Labour's Māori caucus to be welcomed at Waitangi's Te Tii Marae next week

Maiki Sherman
Source: 1News

Relationships are expected to be mended at Waitangi next week with Labour‘s Māori caucus welcomed onto Te Tii Marae.

Traditionally, the powhiri and political debate are held at Te Tii Marae on the lower treaty grounds.

It’ll be the first time a political party has returned to the marae after official proceedings were relocated in 2018 following growing tension.

Ngati Kawa Taituha, chairman of the marae committee, says local hapū and iwi are excited.

“We’ve done a bit of growing ourselves over the years. As Ngāpuhi we want to do our part to show that we are ready to go,” he said.

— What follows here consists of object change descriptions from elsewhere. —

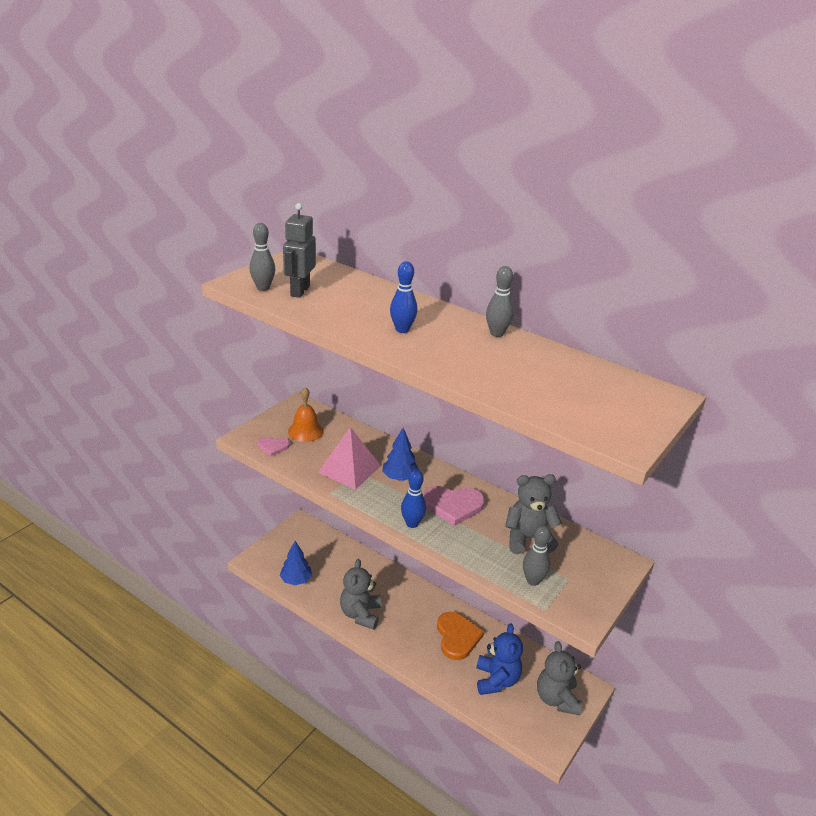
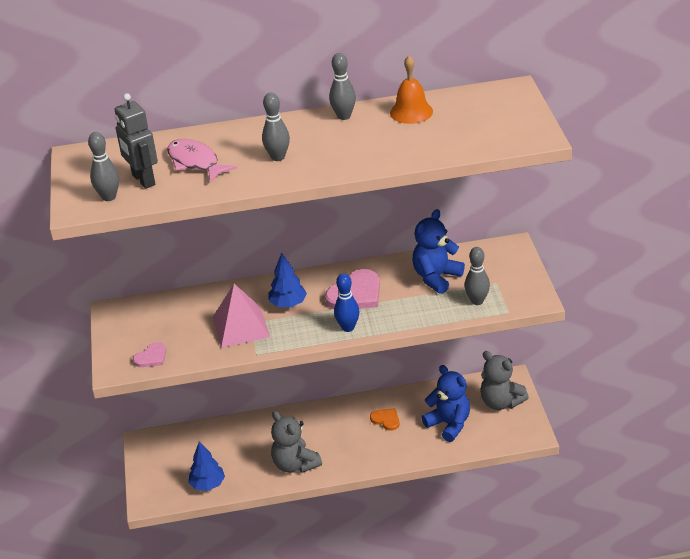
camera: 40 degrees left, 5 degrees up
(305, 431) = (157, 326): orange bell -> orange bell (411, 112)
(347, 301) = (195, 162): none -> pink fish
(402, 329) = (278, 157): blue bowling pin -> grey bowling pin
(457, 637) = (386, 420): orange heart -> orange heart, size x0.56
(528, 539) = (436, 277): grey teddy bear -> blue teddy bear

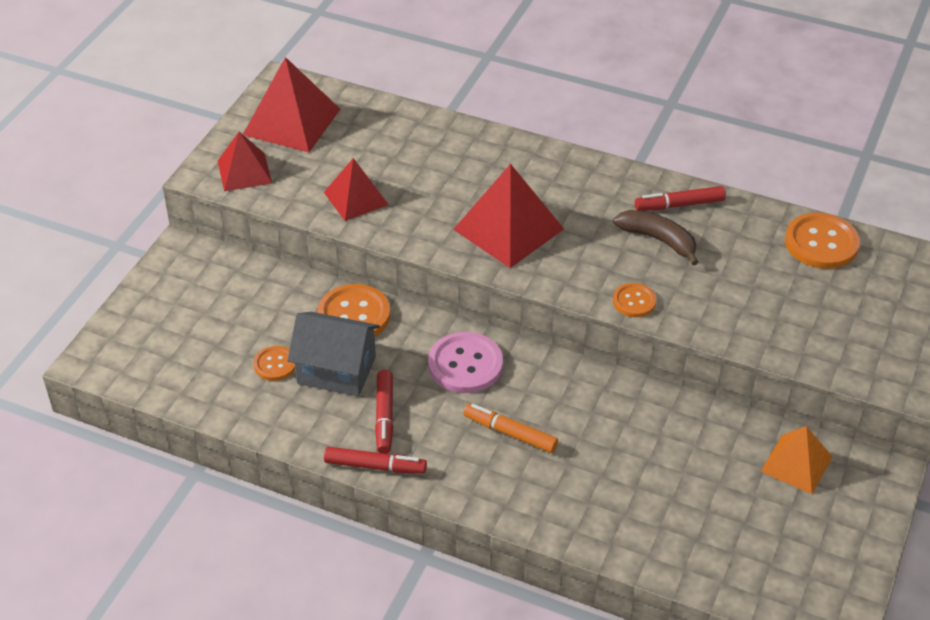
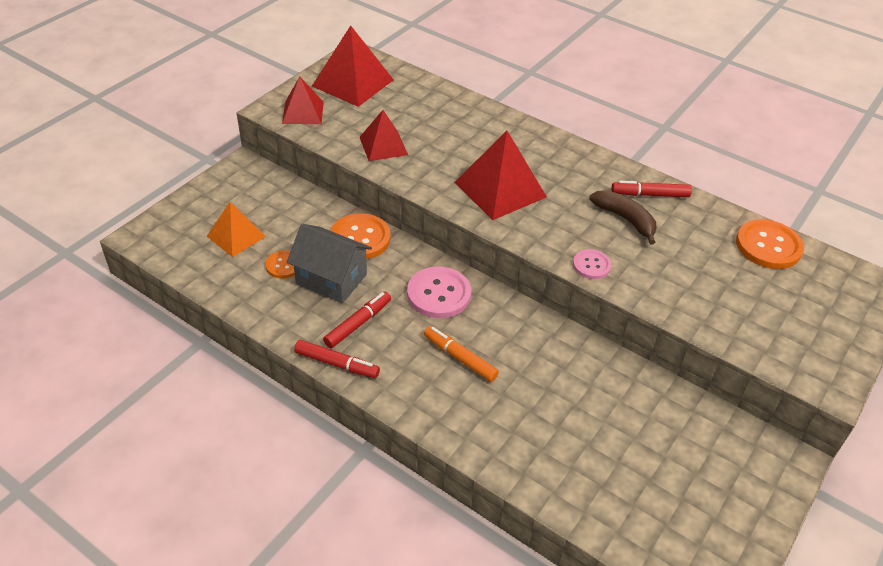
camera: 10 degrees right, 0 degrees up
(384, 416) = (358, 324): red marker -> red marker turned 150 degrees counterclockwise
(634, 301) = (591, 265): orange button -> pink button
(796, 464) = (709, 435): orange pyramid -> orange pyramid (236, 236)

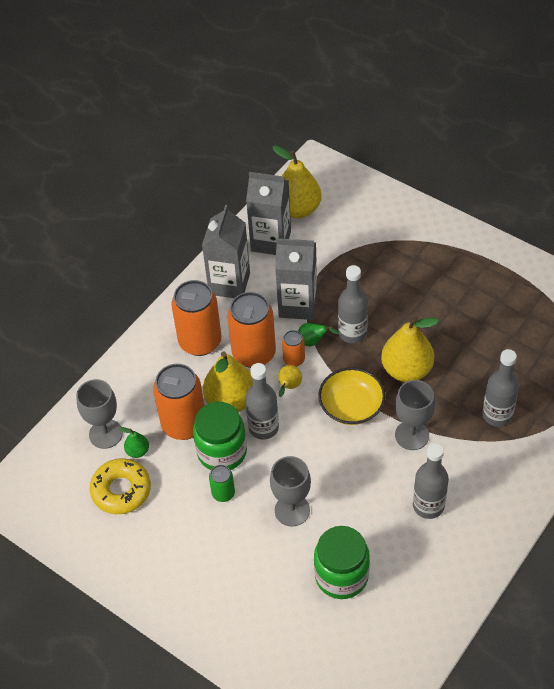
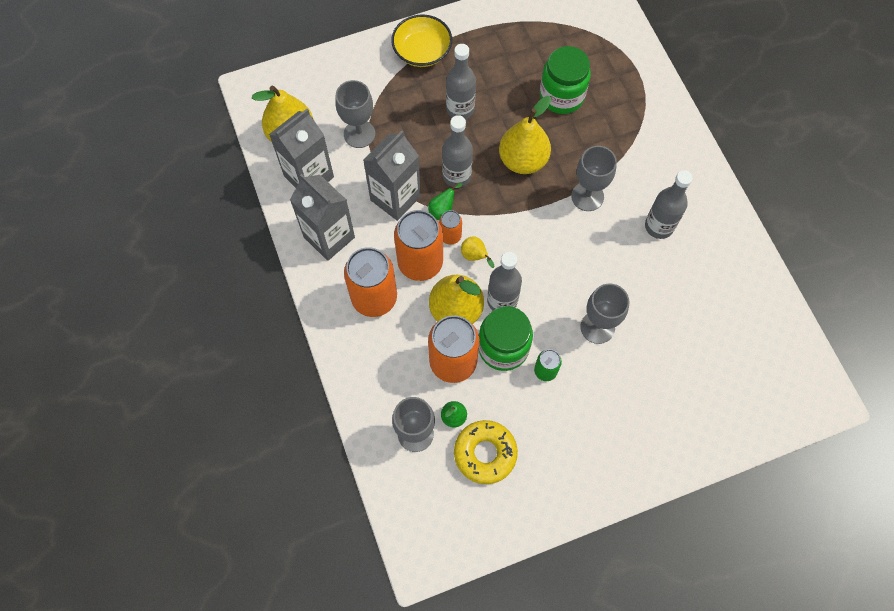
camera: 60 degrees left, 15 degrees up
(335, 249) = (359, 134): none -> grey goblet
(341, 576) = (681, 327): green jar -> green jar (561, 96)
(351, 406) = (529, 222): yellow bowl -> yellow bowl (422, 51)
(497, 415) = (610, 127): grey bottle -> grey bottle (460, 109)

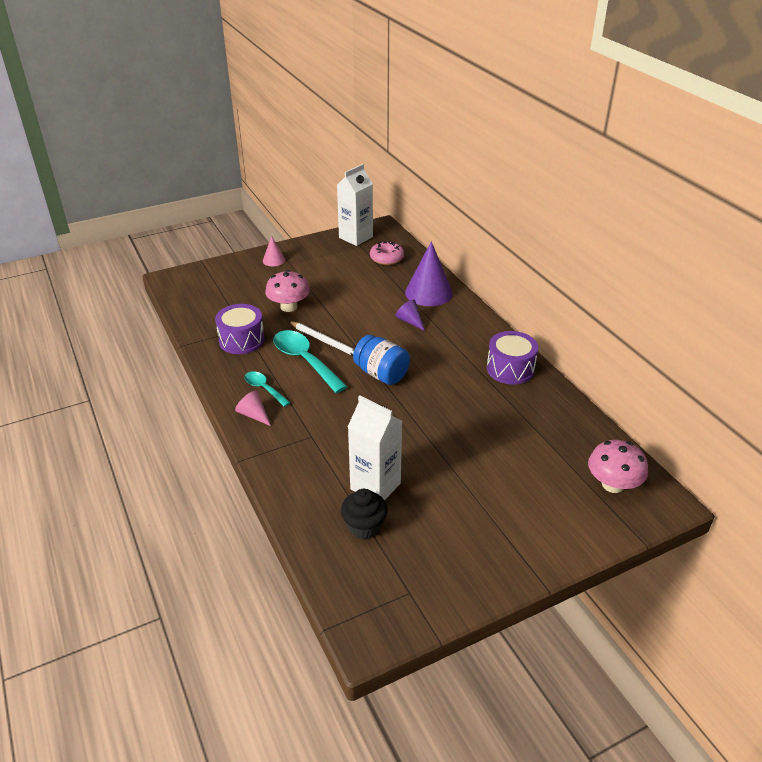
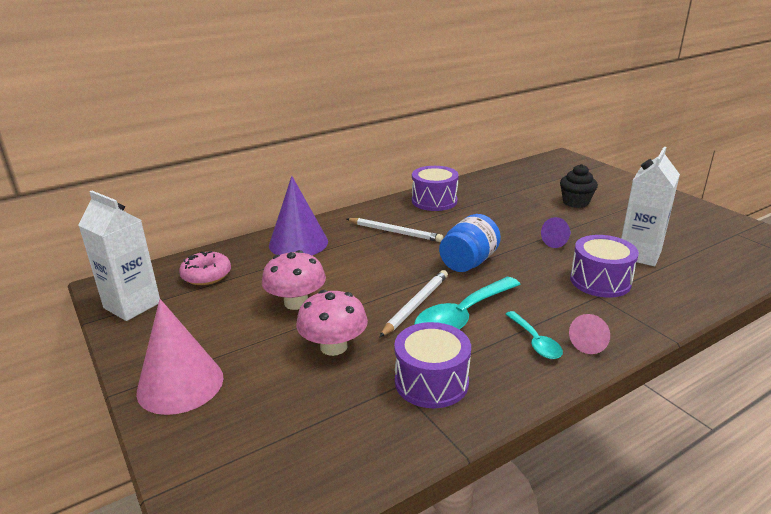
camera: 95 degrees left, 10 degrees down
(264, 389) = (535, 342): turquoise spoon -> turquoise spoon turned 60 degrees counterclockwise
(274, 260) = (180, 384): pink cone -> pink cone, size x1.97
(333, 444) = (600, 281): none -> purple drum
(364, 526) = (692, 256): black cupcake -> black cupcake (575, 202)
(410, 321) = (361, 251): purple cone -> purple cone (558, 242)
(442, 340) = (395, 232): none -> white pencil
(613, 484) = (558, 169): pink mushroom -> pink mushroom (296, 302)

He says Māori-Crown Relations Minister Kelvin Davis approached the marae committee requesting the return and after much discussion with kaumātua and kuia (elders) it was decided the pōwhiri would go ahead.

“They were supportive of the idea...everyone’s feeling good about it.”

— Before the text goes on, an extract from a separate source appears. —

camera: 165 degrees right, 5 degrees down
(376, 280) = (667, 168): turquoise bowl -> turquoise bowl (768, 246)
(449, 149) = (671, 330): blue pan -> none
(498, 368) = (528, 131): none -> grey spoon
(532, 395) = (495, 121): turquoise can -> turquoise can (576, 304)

At his first visit to Waitangi in 2009, former Prime Minister Sir John Key was jostled at the entranceway to Te Tii Marae by two young men.

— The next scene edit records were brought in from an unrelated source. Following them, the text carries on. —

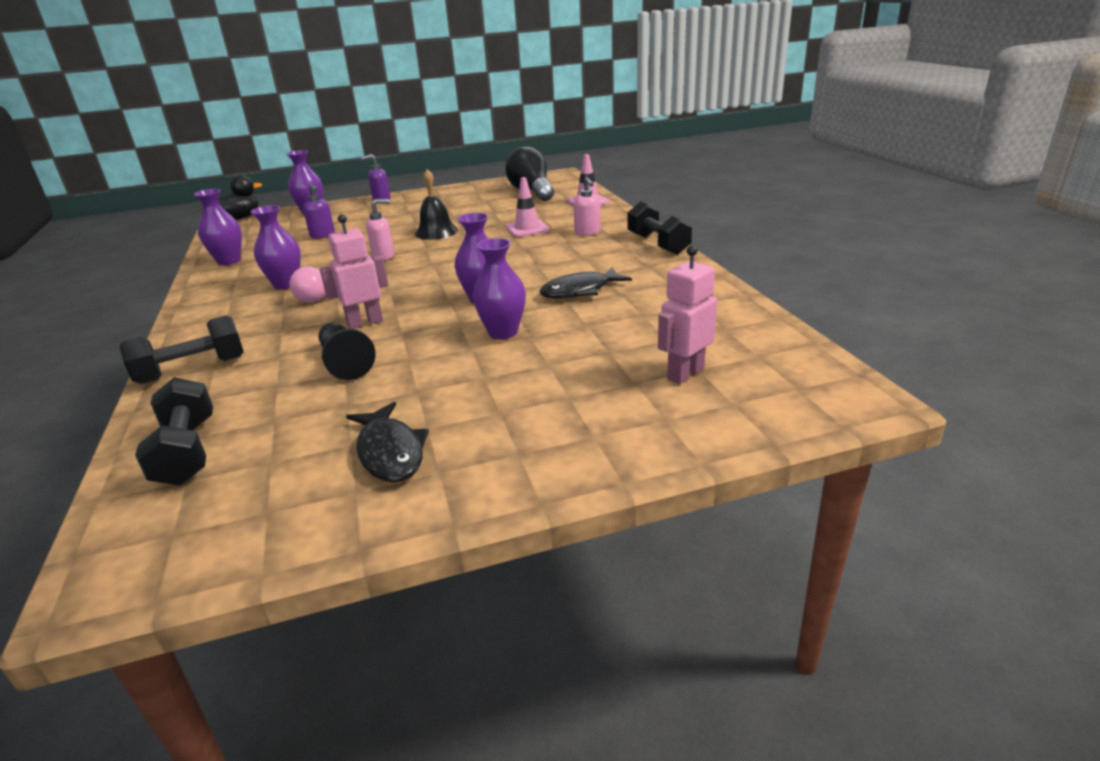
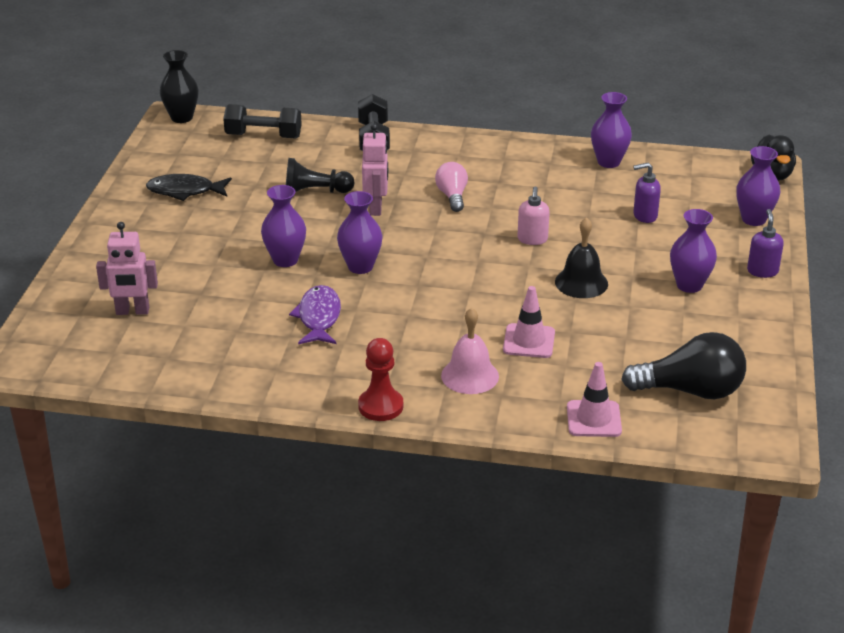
camera: 115 degrees right, 5 degrees up
(107, 572) = (182, 118): none -> black vase
(286, 284) = (507, 184): purple vase -> purple vase (689, 285)
(580, 291) = (318, 317): black fish -> purple fish
(587, 232) = (470, 375): pink soap dispenser -> pink bell
(658, 244) = (380, 406): black dumbbell -> red pawn
(685, 374) = (132, 311): pink robot -> pink robot turned 105 degrees clockwise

Further friction followed in subsequent years and Key made the call not to return in 2016.

After Jacinda Ardern’s election win the following year – a decision was made by Ngāpuhi elders to move political proceedings to the Upper Treaty Grounds, at Te Whare Rūnanga Marae.

Taituha says the absensce of politicians at Te Tii over the last two years has done the marae and its people good.

“Having a break gave us time to regroup and have time with ourselves without all the pressure and we actually enjoyed that,” he said.

Taituha said that same pressure was part of considerations in welcoming its first political party back next week.

“For us, we were asking what value do we get from these visits?

“In the past all the focus of the cameras has been on Labour or National and others, they get a lot of benefit from coming here and what’s the benefit for mana whenua?”

He said in the end the answer was that it’s about relationship building.

Asked whether he would like to see the Prime Minister at Te Tii Marae, Taituha said the door was always open.

“If we have manuhiri (guests) standing at the gate, they’ll get called into the whare (meeting house).

“Regardless if it’s the Prime Minister...we’re going to give them the call and karanga them into the whare,” he said.